#### CONSIGNES:
(1) Recopiez mot pour mot l'extrait du texte sur Ferreira de Castro qui commence par "C'est un nouveau" et se termine par "devient sa compagne.".
(2) Selon le texte sur Ferreira de Castro, sous quel titre son roman a-t-il paru au Portugal en 1930 ?

#### TEXTE FOURNI:
━━━━━━━━━━━━━━━━

Forêt vierge, José Maria Ferreira de Castro, 1930/1938

coquillage


Le roman de José Maria Ferreira de Castro a été publié en 1930, au Portugal, sous le titre A Selva. Il a connu un très grand succès qui s'est manifesté par des traductions dans de nombreux pays, d'abord en allemand, puis en anglais. Sans doute est-ce ce qui a attiré l'attention des éditions Grasset (la présentation dans les Cahiers rouges attribue à Stefan Zweig le rôle de passeur) qui en demandent la traduction à Blaise Cendrars. C'est chose faite en 1938. C'est toujours cette traduction que l'on peut rencontrer à la fois en livre de poche et dans la collection Cahiers rouges de Grasset.




Ferreira de castro

Photographie de Ferreira de Castro (date et auteur inconnus)

L'écrivain

      Il est né le 24 mai 1898 à Ossela, Oliveira de Azemeis (Portugal) dans une famille de paysans pauvres. Le père meurt alors qu'il n'a que 8 ans.
En 1911 (il a 13 ans), école primaire à peine terminée, il émigre au Brésil dans l'espoir d'y trouver de quoi faire vivre sa famille ; il est l'aîné de 4 enfants ; il a deux frères et une soeur. Sur ce voyage, ses conditions, son arrivée à Belém, les informations manquent, mais il est patent que la même année 1911, ce sont 10.000 jeunes Portugais de moins de 14 ans qui émigrent, seuls, vers le Brésil (Bernard Emery, 1992). Il va travailler à l'exploitation du latex, dans la forêt, sur le Rio Madeira, jusqu'à 16 ans. Son expérience de collecteur de latex ne dure pas, en fait, et il est assez vite employé aux écritures de l'exploitation. Il va lire tout ce qui est alors disponible dans ce bout du monde et écrire, écrire. Ce très jeune homme n'envisage rien d'autre dans sa vie, sinon l'écriture. En 1914, de retour à Belém, il vit de petits métiers, travaille dans plusieurs journaux, en lance même un, publie son premier roman, Criminoso por ambição — Criminel par ambition (1916) qu'il vend lui-même en faisant du porte à porte. Il finit par se faire connaître, voyage dans le sud, à Rio de Janeiro (la capitale) et São Paulo mais, en 1919, repart pour le Portugal.
     C'est un nouveau début. Personne ne se soucie de lui, à Lisbonne, et ses succès de Belém sont inconnus.  Il faut tout recommencer, publier, écrire pour les journaux, mais Ferreira de Castro est tenace et, surtout, il a du talent. En 1925, il est reconnu dans le milieu journalistique au point de devenir président du syndicat en 1926. En 1927, il rencontre Diana de Liz (pseudonyme de Maria Eugénia Haas da Costa née en 1892), elle-même écrivain. Elle devient sa compagne.

━━━━━━━━━━━━━━━━

#### Images des pages et texte extrait:
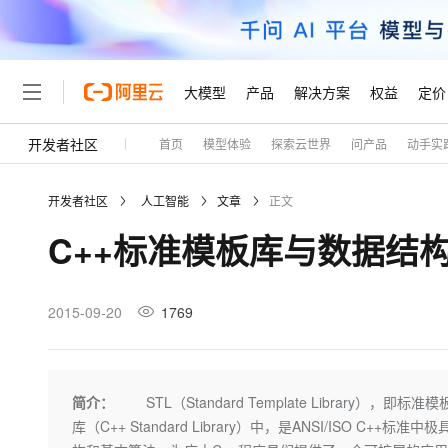
大模型
产品
解决方案
权益
定价
开发者社区
首页
模型体验
探索云世界
问产品
动手实
大模型
产品
解决方案
权益
定价
云市场
伙伴
服务
了解阿里云
精选产品
精选解决方案
普惠上云
产品定价
精选商城
成为销售伙伴
售前咨询
为什么选择阿里云
千问AI平台
开发者社区
人工智能
文章
正文
了解云产品的定价详情
大模型服务平台百炼
睿译宝，AI翻译排版一
普惠上云 官方力荐
分销伙伴
在线服务
网站建设
什么是云计算
大
C++标准模板库与数据结
大模型服务与应用平台
上传文档即自动完成翻译和
云服务器38元/年起，超
咨询伙伴
多端小程序
技术领先
云上成本管理
售后服务
轻量应用服务器
GLM-5.2：长任务时代
官方推荐返现计划
大模型
精选产品
精选解决方案
Salesforce 国际版订阅
稳定可靠
管理和优化成本
推荐新用户得奖励，单订单
销售伙伴合作计划
2015-09-20
1769
自助服务
友盟天域
安全合规
人工智能与机器学习
AI
文本生成
云数据库 RDS
Hermes Agent，打造
云工开物
无影生态合作计划
在线服务
观测云
分析师报告
自主进化，持久记忆，越用
高校专属算力普惠，学生认
计算
互联网应用开发
Qwen3.8-Max
HOT
Salesforce On Alibaba C
工单服务
Tuya 物联网平台阿里云
研究报告与白皮书
人工智能平台 PAI
快速拥有专属 OpenClaw
简介：
STL（Standard Template Library
大模
Consulting Partner 合
大数据
容器
智能体时代全能旗舰模型
免费试用
短信专区
一站式AI开发、训练和推
库（C++ Standard Library）中，是ANSI/IS
蓝凌 OA
AI 大模型销售与服务生
现代化应用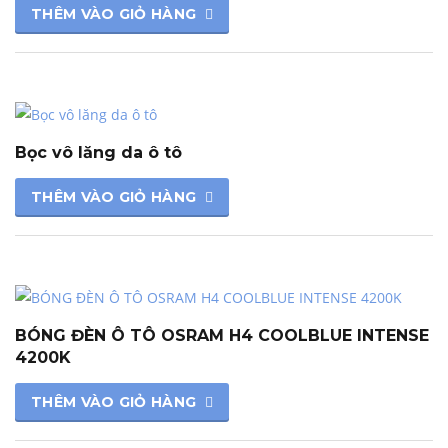
THÊM VÀO GIỎ HÀNG
Bọc vô lăng da ô tô
THÊM VÀO GIỎ HÀNG
BÓNG ĐÈN Ô TÔ OSRAM H4 COOLBLUE INTENSE
4200K
THÊM VÀO GIỎ HÀNG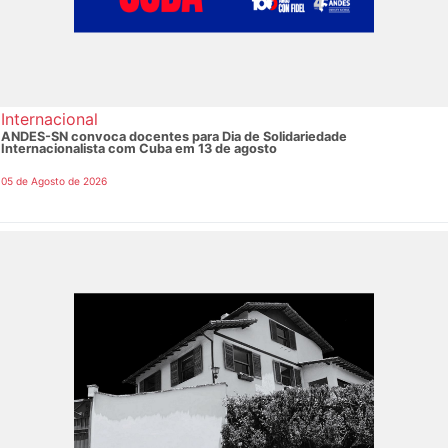
Internacional
ANDES-SN convoca docentes para Dia de Solidariedade
Internacionalista com Cuba em 13 de agosto
05 de Agosto de 2026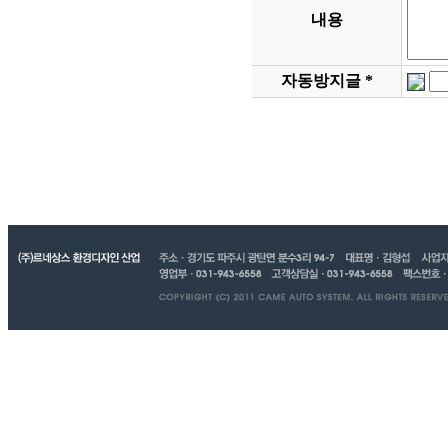
내용
자동방지글 *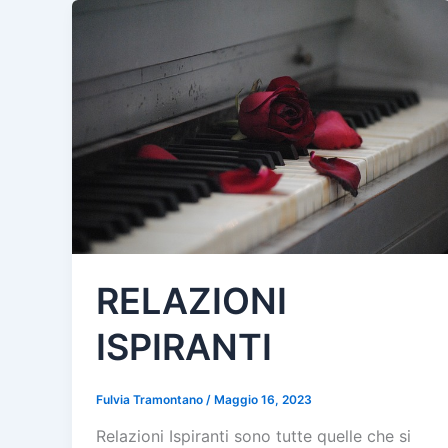
RELAZIONI
ISPIRANTI
Fulvia Tramontano
/
Maggio 16, 2023
Relazioni Ispiranti sono tutte quelle che si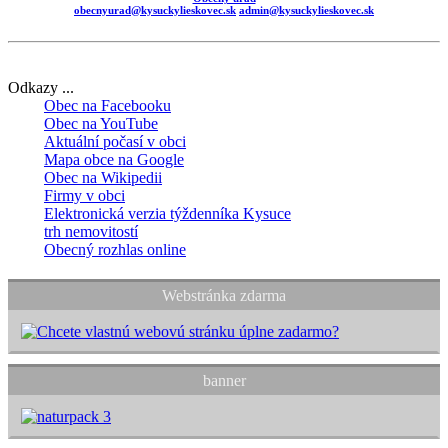
obecnyurad@kysuckylieskovec.sk
admin@kysuckylieskovec.sk
Odkazy ...
Obec na Facebooku
Obec na YouTube
Aktuální počasí v obci
Mapa obce na Google
Obec na Wikipedii
Firmy v obci
Elektronická verzia týždenníka Kysuce
trh nemovitostí
Obecný rozhlas online
Webstránka zdarma
banner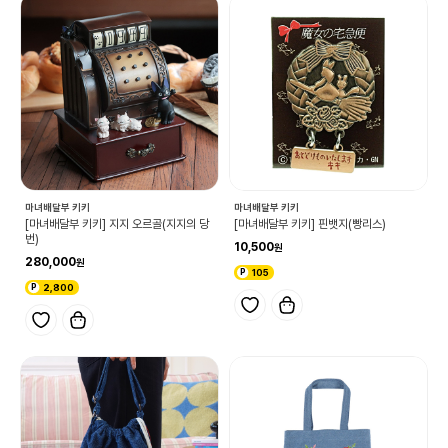
마녀배달부 키키
마녀배달부 키키
[마녀배달부 키키] 지지 오르골(지지의 당
[마녀배달부 키키] 핀뱃지(빵리스)
번)
10,500
280,000
105
2,800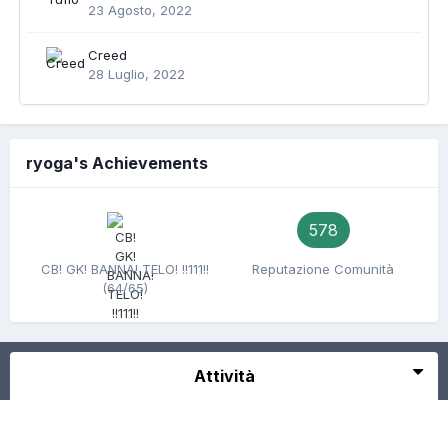
23 Agosto, 2022
Creed
28 Luglio, 2022
ryoga's Achievements
578
CB! GK! BANNA! TELO! !!111!!
Reputazione Comunità
(64/65)
Attività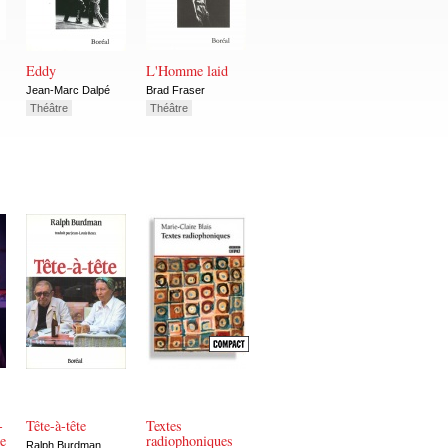
Eddy
L'Homme laid
Jean-Marc Dalpé
Brad Fraser
Théâtre
Théâtre
-
Tête-à-tête
Textes
me
radiophoniques
Ralph Burdman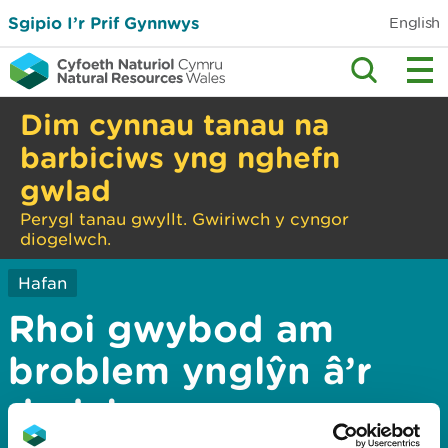
Sgipio I’r Prif Gynnwys
English
Dim cynnau tanau na
barbiciws yng nghefn
gwlad
Perygl tanau gwyllt. Gwiriwch y cyngor
diogelwch.
Hafan
Rhoi gwybod am
broblem ynglŷn â’r
dudalen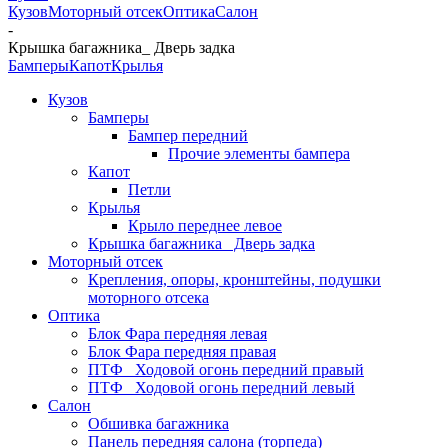
Кузов
Моторный отсек
Оптика
Салон
-
Крышка багажника_ Дверь задка
Бамперы
Капот
Крылья
Кузов
Бамперы
Бампер передний
Прочие элементы бампера
Капот
Петли
Крылья
Крыло переднее левое
Крышка багажника_ Дверь задка
Моторный отсек
Крепления, опоры, кронштейны, подушки
моторного отсека
Оптика
Блок Фара передняя левая
Блок Фара передняя правая
ПТФ_ Ходовой огонь передний правый
ПТФ_ Ходовой огонь передний левый
Салон
Обшивка багажника
Панель передняя салона (торпеда)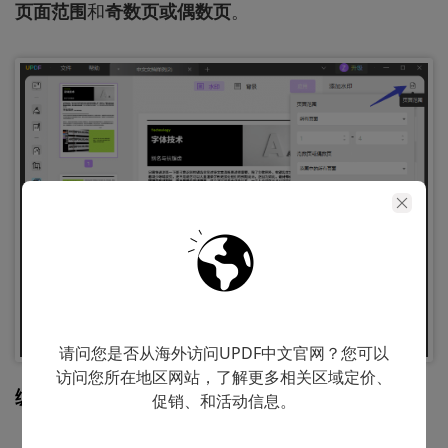
页面范围
和
奇数页或偶数页
。
请问您是否从海外访问UPDF中文官网？您可以
访问您所在地区网站，了解更多相关区域定价、
编辑水印
促销、和活动信息。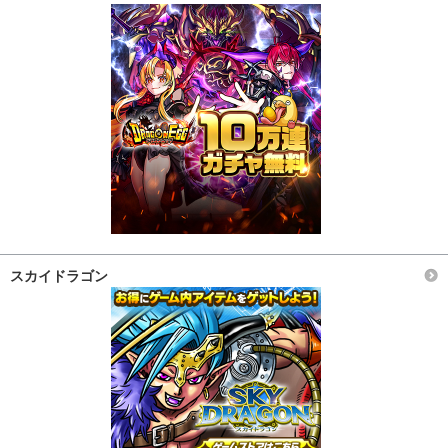
スカイドラゴン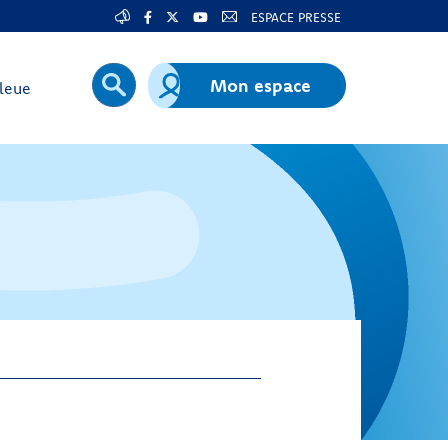
ESPACE PRESSE
Mon espace
leue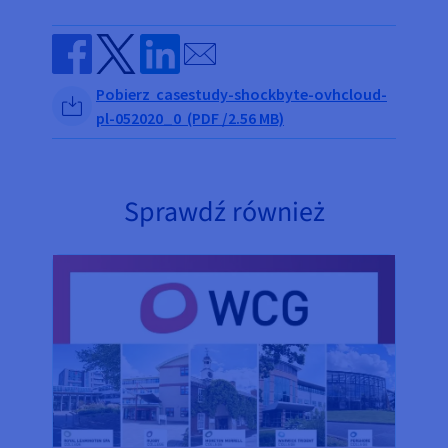
Send by email
Share on Facebook
Share on Twitter
Share on Linkedin
Pobierz casestudy-shockbyte-ovhcloud-
pl-052020_0 (PDF /2.56 MB)
Sprawdź również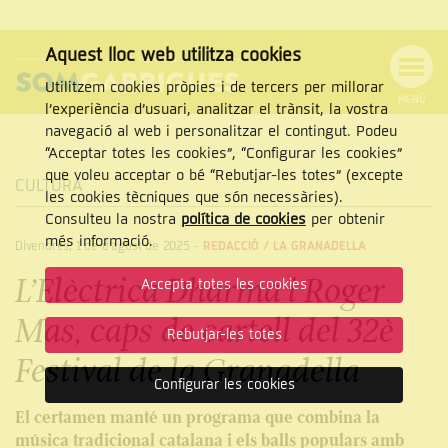
Aquest lloc web utilitza cookies
Utilitzem cookies pròpies i de tercers per millorar
MENÚ
l’experiència d’usuari, analitzar el trànsit, la vostra
MENÚ
Cercar
navegació al web i personalitzar el contingut. Podeu
DE
NAVEGACIÓ
Tanca
“Acceptar totes les cookies”, “Configurar les cookies”
que voleu acceptar o bé “Rebutjar-les totes” (excepte
CULTURA
les cookies tècniques que són necessàries).
Consulteu la nostra
política de cookies
per obtenir
CERCAR
més informació.
Divendres, 1 de d’agost de 2025
-
REDACCIÓ /
LA GRANADELLA
L’Elèctrica Dharma i Roger
Accepta totes les cookies
Mas, caps de cartell del 32è
Rebutjar-les totes
Festival de la Granadella
Configurar les cookies
El certamen manté un programa que combina la
música tradicional catalana i els balls populars amb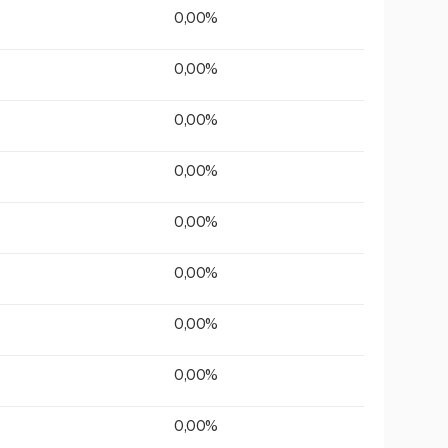
0,00%
0,00%
0,00%
0,00%
0,00%
0,00%
0,00%
0,00%
0,00%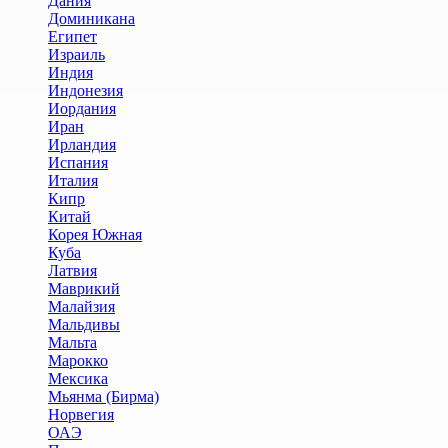
Дания
Доминикана
Египет
Израиль
Индия
Индонезия
Иордания
Иран
Ирландия
Испания
Италия
Кипр
Китай
Корея Южная
Куба
Латвия
Маврикий
Малайзия
Мальдивы
Мальта
Марокко
Мексика
Мьянма (Бирма)
Норвегия
ОАЭ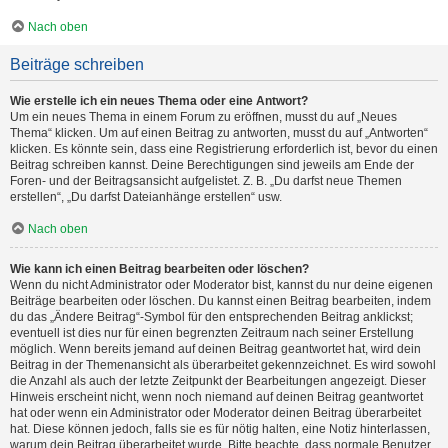
Nach oben
Beiträge schreiben
Wie erstelle ich ein neues Thema oder eine Antwort?
Um ein neues Thema in einem Forum zu eröffnen, musst du auf „Neues
Thema“ klicken. Um auf einen Beitrag zu antworten, musst du auf „Antworten“
klicken. Es könnte sein, dass eine Registrierung erforderlich ist, bevor du einen
Beitrag schreiben kannst. Deine Berechtigungen sind jeweils am Ende der
Foren- und der Beitragsansicht aufgelistet. Z. B. „Du darfst neue Themen
erstellen“, „Du darfst Dateianhänge erstellen“ usw.
Nach oben
Wie kann ich einen Beitrag bearbeiten oder löschen?
Wenn du nicht Administrator oder Moderator bist, kannst du nur deine eigenen
Beiträge bearbeiten oder löschen. Du kannst einen Beitrag bearbeiten, indem
du das „Ändere Beitrag“-Symbol für den entsprechenden Beitrag anklickst;
eventuell ist dies nur für einen begrenzten Zeitraum nach seiner Erstellung
möglich. Wenn bereits jemand auf deinen Beitrag geantwortet hat, wird dein
Beitrag in der Themenansicht als überarbeitet gekennzeichnet. Es wird sowohl
die Anzahl als auch der letzte Zeitpunkt der Bearbeitungen angezeigt. Dieser
Hinweis erscheint nicht, wenn noch niemand auf deinen Beitrag geantwortet
hat oder wenn ein Administrator oder Moderator deinen Beitrag überarbeitet
hat. Diese können jedoch, falls sie es für nötig halten, eine Notiz hinterlassen,
warum dein Beitrag überarbeitet wurde. Bitte beachte, dass normale Benutzer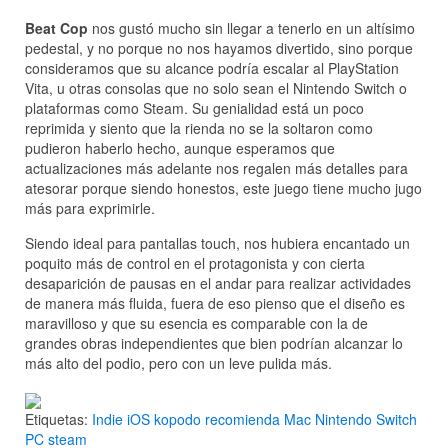
Beat Cop
nos gustó mucho sin llegar a tenerlo en un altísimo
pedestal, y no porque no nos hayamos divertido, sino porque
consideramos que su alcance podría escalar al PlayStation
Vita, u otras consolas que no solo sean el Nintendo Switch o
plataformas como Steam. Su genialidad está un poco
reprimida y siento que la rienda no se la soltaron como
pudieron haberlo hecho, aunque esperamos que
actualizaciones más adelante nos regalen más detalles para
atesorar porque siendo honestos, este juego tiene mucho jugo
más para exprimirle.
Siendo ideal para pantallas touch, nos hubiera encantado un
poquito más de control en el protagonista y con cierta
desaparición de pausas en el andar para realizar actividades
de manera más fluida, fuera de eso pienso que el diseño es
maravilloso y que su esencia es comparable con la de
grandes obras independientes que bien podrían alcanzar lo
más alto del podio, pero con un leve pulida más.
Etiquetas:
Indie
iOS
kopodo recomienda
Mac
Nintendo Switch
PC
steam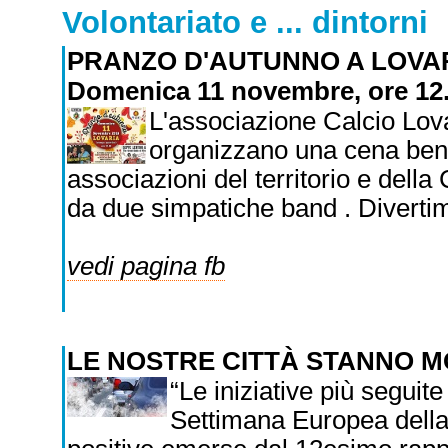
Volontariato e ... dintorni
PRANZO D'AUTUNNO A LOVA
Domenica 11 novembre, ore 12
L'associazione Calcio Lova
organizzano una cena benef
associazioni del territorio e della
da due simpatiche band . Divertime
vedi pagina fb
LE NOSTRE CITTÀ STANNO 
“Le iniziative più seguit
Settimana Europea della 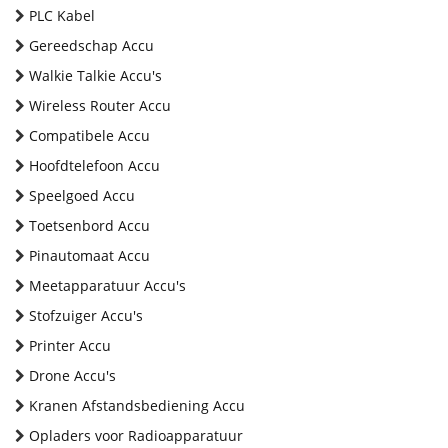
PLC Kabel
Gereedschap Accu
Walkie Talkie Accu's
Wireless Router Accu
Compatibele Accu
Hoofdtelefoon Accu
Speelgoed Accu
Toetsenbord Accu
Pinautomaat Accu
Meetapparatuur Accu's
Stofzuiger Accu's
Printer Accu
Drone Accu's
Kranen Afstandsbediening Accu
Opladers voor Radioapparatuur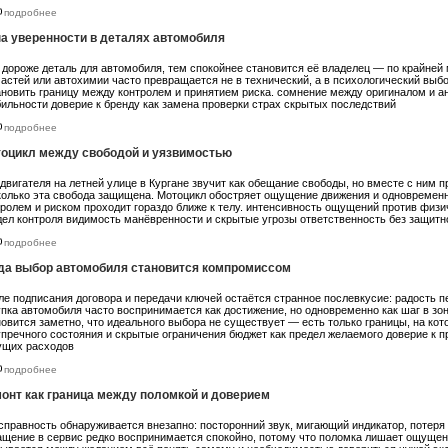
подробнее
а уверенности в деталях автомобиля
 дороже деталь для автомобиля, тем спокойнее становится её владелец — по крайней м
частей или автохимии часто превращается не в технический, а в психологический выб
ановить границу между контролем и принятием риска. сомнение между оригиналом и а
бильности доверие к бренду как замена проверки страх скрытых последствий
подробнее
оцикл между свободой и уязвимостью
двигателя на летней улице в Кургане звучит как обещание свободы, но вместе с ним п
колько эта свобода защищена. Мотоцикл обостряет ощущение движения и одновременн
тролем и риском проходит гораздо ближе к телу. интенсивность ощущений против физ
дел контроля видимость манёвренности и скрытые угрозы ответственность без защитн
подробнее
да выбор автомобиля становится компромиссом
ле подписания договора и передачи ключей остаётся странное послевкусие: радость 
упка автомобиля часто воспринимается как достижение, но одновременно как шаг в зо
новится заметно, что идеального выбора не существует — есть только границы, на кот
упречного состояния и скрытые ограничения бюджет как предел желаемого доверие к п
ущих расходов
подробнее
онт как граница между поломкой и доверием
справность обнаруживается внезапно: посторонний звук, мигающий индикатор, потеря 
ащение в сервис редко воспринимается спокойно, потому что поломка лишает ощущени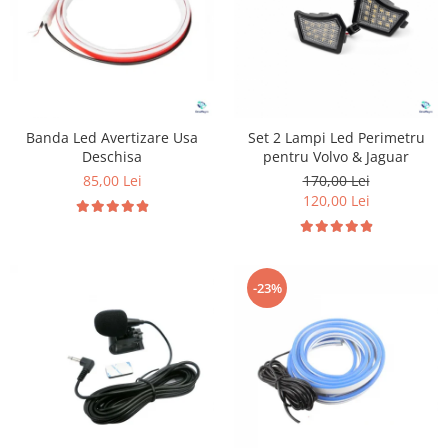
Banda Led Avertizare Usa
Set 2 Lampi Led Perimetru
Deschisa
pentru Volvo & Jaguar
85,00 Lei
170,00 Lei
120,00 Lei
-23%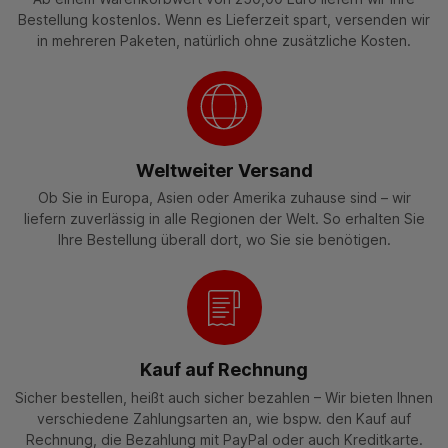
Bestellung kostenlos. Wenn es Lieferzeit spart, versenden wir
in mehreren Paketen, natürlich ohne zusätzliche Kosten.
Weltweiter Versand
Ob Sie in Europa, Asien oder Amerika zuhause sind – wir
liefern zuverlässig in alle Regionen der Welt. So erhalten Sie
Ihre Bestellung überall dort, wo Sie sie benötigen.
Kauf auf Rechnung
Sicher bestellen, heißt auch sicher bezahlen – Wir bieten Ihnen
verschiedene Zahlungsarten an, wie bspw. den Kauf auf
Rechnung, die Bezahlung mit PayPal oder auch Kreditkarte.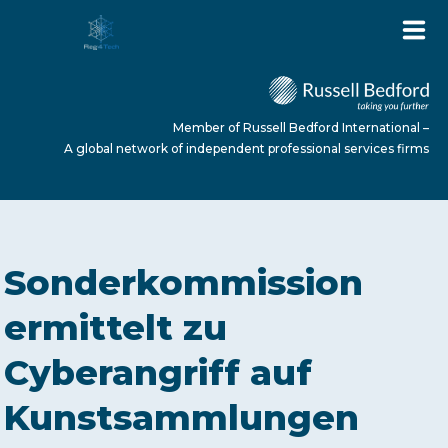
Member of Russell Bedford International –
A global network of independent professional services firms
HOME
Sonderkommission
ABOUT US
ermittelt zu
Cyberangriff auf
SERVICES
Kunstsammlungen
NEWS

━━━━━━━━━━━━━━━━

#### RÉPONSES FOURNIES:
(1)
C'est un nouveau début. Personne ne se soucie de lui, à Lisbonne, et ses succès de Belém sont inconnus.  Il faut tout recommencer, publier, écrire pour les journaux, mais Ferreira de Castro est tenace et, surtout, il a du talent. En 1925, il est reconnu dans le milieu journalistique au point de devenir président du syndicat en 1926. En 1927, il rencontre Diana de Liz (pseudonyme de Maria Eugénia Haas da Costa née en 1892), elle-même écrivain. Elle devient sa compagne.

(2) Sous le titre A Selva.